** TEXT SEGMENT **
--
Readers of this blog are no stranger to author Karenlee Thompson. I have lost count of the guest reviews she has contributed to ANZ LitLovers since I reviewed her debut novel 8 States of Catastrophe in 2011 and followed up the review with an interview for Meet an Aussie Author. So I am very pleased to bring you the news that her new book, Flame Tip, is scheduled for publication this March.
Flame Tip is a short story collection loosely themed around the catastrophic Black Tuesday Bushfires in Tasmania in 1967. February 7th 2017 marks the 50th Anniversary of the day when fire claimed the lives of 62 people, left 900 injured and over seven thousand homeless. While the stories are all fiction, they are a powerful evocation of the event, bound to provoke memories and invite comparisons by those who lived through the horror.
Lucky me, I have an advance copy. But it’s only a PDF which *sigh* has to be read on screen so I’ve only read four of the stories. (I’ll wait to read the rest when the print copy arrives at Benn’s Books where I’ve placed my order. And which is conveniently across the road from the French bakery café Noisette where one can peacefully read the new books over good coffee and pastries and cakes to die for).
--
** WRITTEN TASK **
From the post about Flame Tip, extract the passage starting with "Flame Tip is" and going on through "through the horror.".
--
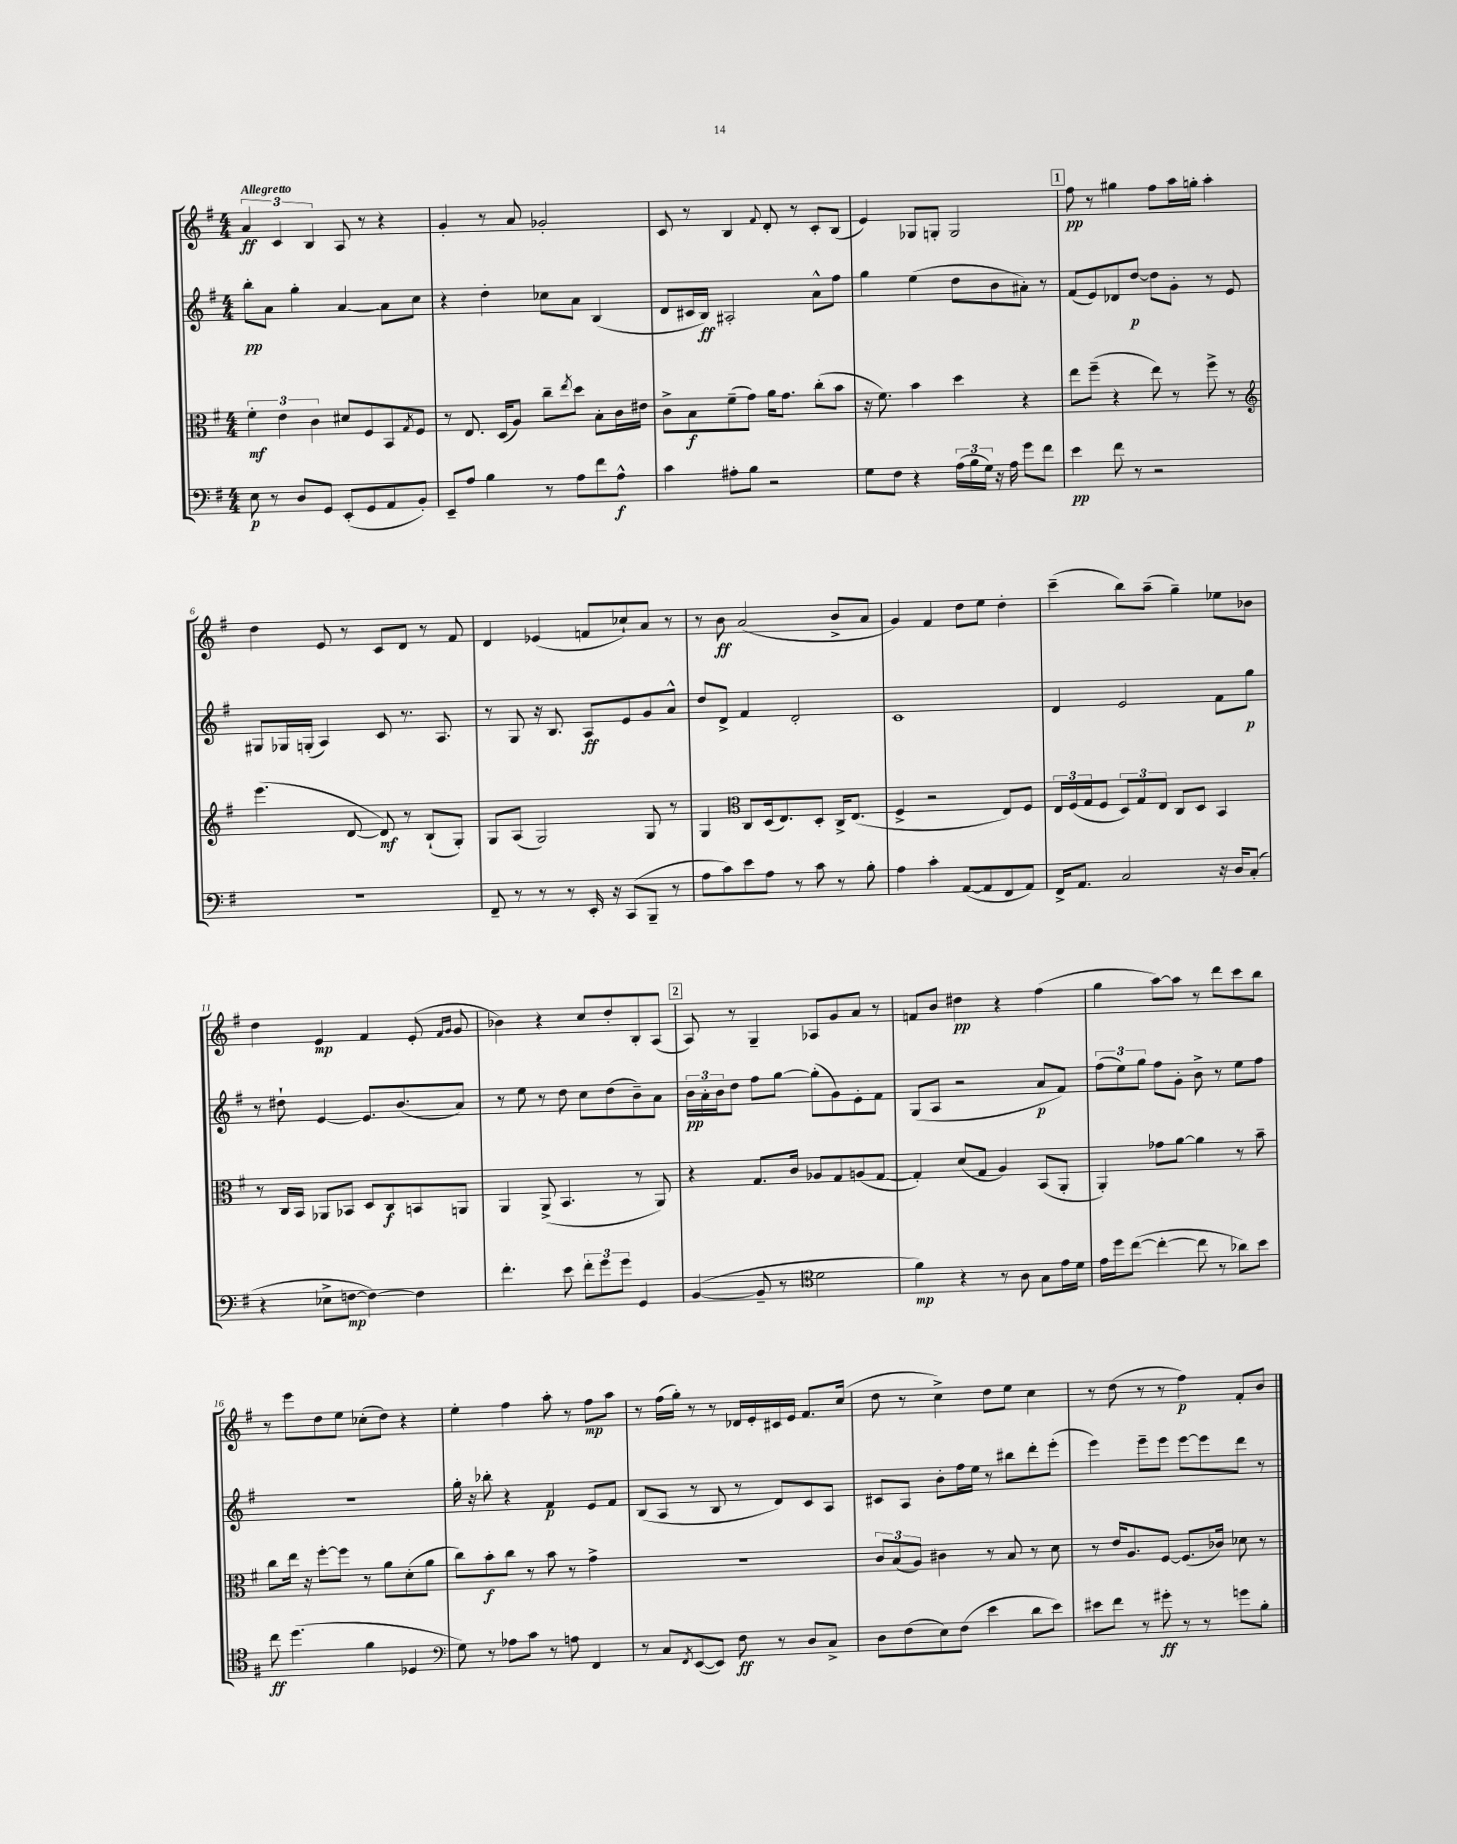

**kern	**dynam	**kern	**dynam	**kern	**dynam	**kern	**dynam
*part4	*part4	*part3	*part3	*part2	*part2	*part1	*part1
*staff4	*staff4	*staff3	*staff3	*staff2	*staff2	*staff1	*staff1
*clefF4	*	*clefC3	*	*clefG2	*	*clefG2	*
*k[f#]	*	*k[f#]	*	*k[f#]	*	*k[f#]	*
*M4/4	*	*M4/4	*	*M4/4	*	*M4/4	*
=1	=1	=1	=1	=1	=1	=1	=1
!	!	!	!	!	!	!LO:TX:a:B:t=Allegretto	!
8E\	p	6f#'\	mf	8bb'\L	pp	6a/	ff
8r	.	.	.	8a\J	.	.	.
.	.	6e\	.	.	.	6c/	.
8D/L	.	.	.	4gg'\	.	.	.
.	.	6c\	.	.	.	6B/	.
8GG/J	.	.	.	.	.	.	.
(8EE'/L	.	8d#X/L	.	[4a/	.	8A/	.
8GG/	.	8F#/	.	.	.	8r	.
8AA/	.	8BB/	.	8a\L]	.	4r	.
.	.	8qG/	.	.	.	.	.
8BB'/J)	.	8F#/J	.	8cc\J	.	.	.
=2	=2	=2	=2	=2	=2	=2	=2
8EE~/L	.	8r	.	4r	.	4g'/	.
8A/J	.	8.E/	.	.	.	.	.
4B\	.	.	.	4dd'\	.	8r	.
.	.	(16D/KL	.	.	.	.	.
.	.	8A/J)	.	.	.	8a/	.
8r	.	8cc~\L	.	8cc-X\L	.	2g-X'/	.
.	.	8qee/	.	.	.	.	.
8A\L	.	8dd\J	.	8a\J	.	.	.
8f#\	.	8B'\L	.	(4B/	.	.	.
8A^^\J	f	16c\L	.	.	.	.	.
.	.	16e#X\JJ	.	.	.	.	.
=3	=3	=3	=3	=3	=3	=3	=3
4c\	.	8c^\L	.	8d/L	.	8c/	.
.	.	8B\	f	16c#X/L	.	8r	.
.	.	.	.	16B/JJ)	ff	.	.
8A#X'\L	.	(8f#~\	.	2A#X'/	.	4B/	.
8B\J	.	8g\J)	.	.	.	.	.
.	.	.	.	.	.	8qqf#/	.
2r	.	16a\KL	.	.	.	8d'/	.
.	.	8.g\J	.	.	.	.	.
.	.	.	.	.	.	8r	.
.	.	(8cc'\L	.	8a^^\L	.	8c'/L	.
.	.	8b\J	.	8ff#\J	.	(8B/J	.
=4	=4	=4	=4	=4	=4	=4	=4
8G\L	.	16r	.	4gg\	.	4e/)	.
.	.	8.f#\)	.	.	.	.	.
8F#\J	.	.	.	.	.	.	.
4r	.	4b\	.	(4ee\	.	8G-X/L	.
.	.	.	.	.	.	8Gn'/J	.
(24A\LL	.	4dd\	.	8dd\L	.	2G/	.
24B\	.	.	.	.	.	.	.
24G\JJ)	.	.	.	.	.	.	.
16r	.	.	.	8b\	.	.	.
16A\	.	.	.	.	.	.	.
8g\L	.	4r	.	8a#X'\J)	.	.	.
8f#\J	.	.	.	8r	.	.	.
!!LO:REH:place=s1:t=1
=5	=5	=5	=5	=5	=5	=5	=5
4e\	pp	8ee\L	.	(8f#/L	.	8ff#\	pp
.	.	(8ff#~\J	.	8e/)	.	8r	.
8f#\	.	4r	.	8d-X/	.	4gg#X\	.
8r	.	.	.	[8dd/J	p	.	.
2r	.	8ee\)	.	8dd\L]	.	8ff#\L	.
.	.	8r	.	8g'\J	.	16aa\L	.
.	.	.	.	.	.	16ggn'\JJ	.
.	.	8ff#^\	.	8r	.	4aa'\	.
.	.	8r	.	8e/	.	.	.
!!LO:LB:g=z
=6	=6	=6	=6	=6	=6	=6	=6
*	*	*clefG2	*	*	*	*	*
1r	.	(4.eee\	.	8G#X/L	.	4dd\	.
.	.	.	.	16G-X/L	.	.	.
.	.	.	.	(16Gn'/JJ	.	.	.
.	.	.	.	4A/)	.	8e/	.
.	.	[8d/	.	.	.	8r	.
.	.	8d/])	mf	8c/	.	8c/L	.
.	.	8r	.	8.r	.	8d/J	.
.	.	(8B`/L	.	.	.	8r	.
.	.	.	.	8.A/	.	.	.
.	.	8G'/J)	.	.	.	8f#/	.
=7	=7	=7	=7	=7	=7	=7	=7
8FF#~/	.	8G/L	.	8r	.	4d/	.
8r	.	(8A/J	.	8G/	.	.	.
8r	.	2G/)	.	16r	.	(4e-X/	.
.	.	.	.	8.B/	.	.	.
8r	.	.	.	.	.	.	.
16EE'/	.	.	.	8A/L	ff	8fn/L	.
16r	.	.	.	.	.	.	.
(8CC/L	.	.	.	8e/	.	8cc-X`/)	.
8BBB~/J	.	8G/	.	8g/	.	8a/J	.
8r	.	8r	.	8a^^/J	.	8r	.
=8	=8	=8	=8	=8	=8	=8	=8
8A\L	.	4G/	.	8dd/L	.	8r	.
8c\)	.	.	.	8d^/J	.	8b\	ff
*	*	*clefC3	*	*	*	*	*
8e\	.	8C/L	.	4f#/	.	(2a/	.
8A\J	.	(16D/k	.	.	.	.	.
.	.	8.E/)	.	.	.	.	.
8r	.	.	.	2d'/	.	.	.
8c\	.	8D'/J	.	.	.	.	.
8r	.	16C^/KL	.	.	.	8b^/L	.
.	.	(8.E/J	.	.	.	.	.
8B'\	.	.	.	.	.	8a/J	.
=9	=9	=9	=9	=9	=9	=9	=9
4A\	.	4F#^/	.	1c	.	4g/)	.
4c'\	.	2r	.	.	.	4f#/	.
([8AA/L	.	.	.	.	.	8dd\L	.
8AA/]	.	.	.	.	.	8ee\J	.
8FF#/	.	8E/L)	.	.	.	4dd'\	.
8AA/J)	.	8F#/J	.	.	.	.	.
=10	=10	=10	=10	=10	=10	=10	=10
16FF#^/KL	.	24E/LL	.	4d/	.	(4ccc~\	.
.	.	(24F#/	.	.	.	.	.
8.AA/J	.	.	.	.	.	.	.
.	.	24G/J	.	.	.	.	.
.	.	8F#/J	.	.	.	.	.
2C/	.	12D/L)	.	2e/	.	8bb\L)	.
.	.	12G/	.	.	.	.	.
.	.	.	.	.	.	(8aa~\J	.
.	.	12E/J	.	.	.	.	.
.	.	8C/L	.	.	.	4gg~\)	.
.	.	8D/J	.	.	.	.	.
16r	.	4BB/	.	8f#\L	.	8ee-X\L	.
16D/KL	.	.	.	.	.	.	.
(8C'/J	.	.	.	8gg\J	p	8b-X\J	.
!!LO:LB:g=z
=11	=11	=11	=11	=11	=11	=11	=11
4r	.	8r	.	8r	.	4dd\	.
.	.	16C/LL	.	8dd#X`\	.	.	.
.	.	16BB/JJ	.	.	.	.	.
8E-X^\L	.	8AA-X/L	.	[4e/	.	4e/	mp
[8Fn\J	mp	8BB-X/J	.	.	.	.	.
4F\_)	.	8D/L	.	8.e/L]	.	4f#/	.
.	.	8C/	f	.	.	.	.
.	.	.	.	(8.b/	.	.	.
4F\]	.	8BBn/	.	.	.	(8e'/	.
.	.	.	.	.	.	16qqf#/LL	.
.	.	.	.	.	.	16qqg/JJ	.
.	.	8AAn/J	.	8a/J)	.	8g/	.
=12	=12	=12	=12	=12	=12	=12	=12
4.f#'\	.	4AA/	.	8r	.	4b-X\)	.
.	.	.	.	8ee\	.	.	.
.	.	(8AA^/	.	8r	.	4r	.
8e\	.	4.BB/	.	8dd\	.	.	.
12f#'\L	.	.	.	8cc\L	.	8cc/L	.
12g\	.	.	.	.	.	.	.
.	.	.	.	(8dd\	.	8dd'/	.
12g\J	.	.	.	.	.	.	.
4GG/	.	8r	.	8b~\)	.	8B'/	.
.	.	8AA/)	.	8a\J	.	(8A/J	.
!!LO:REH:place=s1:t=2
=13	=13	=13	=13	=13	=13	=13	=13
([4BB/	.	4r	.	24b\LL	pp	8A/)	.
.	.	.	.	24a'\	.	.	.
.	.	.	.	24b\J	.	.	.
.	.	.	.	8dd\J	.	8r	.
8BB~/]	.	8.G/L	.	8ff#\L	.	4G~/	.
8r	.	.	.	[8gg\J	.	.	.
.	.	16c/Jk	.	.	.	.	.
*clefC4	*	*	*	*	*	*	*
2d\	.	8A-X/L	.	(8gg'\L]	.	8A-X/L	.
.	.	8G/	.	8g\)	.	8g/	.
.	.	(8An/	.	8e'\	.	8a/J	.
.	.	[8G/J	.	8f#\J	.	8r	.
=14	=14	=14	=14	=14	=14	=14	=14
4f#\)	mp	4G'/])	.	(8G/L	.	8fn/L	.
.	.	.	.	8A/J	.	8b/J	.
4r	.	(8d/L	.	2r	.	4dd#X\	pp
.	.	8G/J	.	.	.	.	.
8r	.	4A/)	.	.	.	4r	.
8A\	.	.	.	.	.	.	.
8G\L	.	(8BB/L	.	8a/L	p	(4ff#\	.
16e\L	.	8AA'/J	.	8f#/J)	.	.	.
16d\JJ	.	.	.	.	.	.	.
=15	=15	=15	=15	=15	=15	=15	=15
16e\LL	.	4AA'/)	.	(12ff#\L	.	4gg\	.
16dd\J	.	.	.	.	.	.	.
.	.	.	.	12ee\)	.	.	.
([8cc\J	.	.	.	.	.	.	.
.	.	.	.	12gg\J	.	.	.
4cc'\_	.	8g-X\L	.	8ff#\L	.	[8aa\L)	.
.	.	[8a\J	.	8g'\J	.	8aa\J]	.
8cc\]	.	4a\]	.	8b^\	.	8r	.
8r	.	.	.	8r	.	8ddd\L	.
8a-X\L)	.	8r	.	8ee\L	.	8ccc\	.
8b\J	.	8b~\	.	8ff#\J	.	8bb\J	.
!!LO:LB:g=z
=16	=16	=16	=16	=16	=16	=16	=16
8cc\	ff	8cc\L	.	1r	.	8r	.
(4.dd\	.	16ee\Jk	.	.	.	8eee\L	.
.	.	16r	.	.	.	.	.
.	.	[8ff#'\L	.	.	.	8dd\	.
.	.	8ff#\J]	.	.	.	8ee\J	.
4f#\	.	8r	.	.	.	(8cc-X'\L	.
.	.	8a\L	.	.	.	8dd\J)	.
4D-X/	.	(8d'\	.	.	.	4r	.
.	.	8a\J	.	.	.	.	.
=17	=17	=17	=17	=17	=17	=17	=17
*clefF4	*	*	*	*	*	*	*
8G\)	.	8cc\L)	.	16gg'\	.	4ee'\	.
.	.	.	.	16r	.	.	.
8r	.	8b'\	f	8bb-X'\	.	.	.
8A-X\L	.	8cc\J	.	4r	.	4ff#\	.
8c\J	.	8r	.	.	.	.	.
8r	.	8b\	.	4f#/	p	8aa'\	.
8An\	.	8r	.	.	.	8r	.
4FF#/	.	4g^\	.	8e/L	.	8ff#\L	mp
.	.	.	.	8f#/J	.	8aa\J	.
=18	=18	=18	=18	=18	=18	=18	=18
8r	.	1r	.	(8B/L	.	8r	.
8C/L	.	.	.	8A/J	.	(16ff#\LL	.
.	.	.	.	.	.	16gg'\JJ)	.
8qFF#/	.	.	.	.	.	.	.
([8EE/	.	.	.	8r	.	8r	.
8EE/J])	.	.	.	8B/	.	8r	.
8F#\	ff	.	.	8r	.	16d-X/LL	.
.	.	.	.	.	.	16e'/	.
8r	.	.	.	8d/L)	.	16c#X/	.
.	.	.	.	.	.	16e/JJ	.
8D/L	.	.	.	8c/	.	8.f#/L	.
8C^/J	.	.	.	8A/J	.	.	.
.	.	.	.	.	.	(16cc/Jk	.
=19	=19	=19	=19	=19	=19	=19	=19
8D\L	.	12c/L	.	8c#X/L	.	8dd\	.
.	.	(12B/	.	.	.	.	.
(8F#\	.	.	.	8A/J	.	8r	.
.	.	12A/J)	.	.	.	.	.
8E\)	.	4c#X\	.	8b'\L	.	4cc^\)	.
(8F#\J	.	.	.	16ff#\L	.	.	.
.	.	.	.	16ee\JJ	.	.	.
4e\	.	8r	.	8r	.	8dd\L	.
.	.	8B/	.	8bb#X\L	.	8ee\J	.
8d\L	.	8r	.	8ddd'\	.	4cc\	.
8e\J)	.	8d\	.	(8eee'\J	.	.	.
=20	=20	=20	=20	=20	=20	=20	=20
8e#X\L	.	8r	.	4eee\)	.	8r	.
8f#\J	.	16e/KL	.	.	.	(8dd\	.
.	.	8.A/	.	.	.	.	.
8r	.	.	.	8eee~\L	.	8r	.
8g#X'\	ff	[8F#/J	.	8eee\J	.	8r	.
8r	.	(8.F#/L]	.	[8eee\L	.	4ff#\)	p
8r	.	.	.	8eee\]	.	.	.
.	.	16c-X/Jk)	.	.	.	.	.
8gn\L	.	8d-X\	.	8ddd\J	.	8f#'/L	.
8B'\J	.	8r	.	8r	.	8b/J	.
==	==	==	==	==	==	==	==
*-	*-	*-	*-	*-	*-	*-	*-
--
** FINAL RESULT **
Flame Tip is a short story collection loosely themed around the catastrophic Black Tuesday Bushfires in Tasmania in 1967. February 7th 2017 marks the 50th Anniversary of the day when fire claimed the lives of 62 people, left 900 injured and over seven thousand homeless. While the stories are all fiction, they are a powerful evocation of the event, bound to provoke memories and invite comparisons by those who lived through the horror.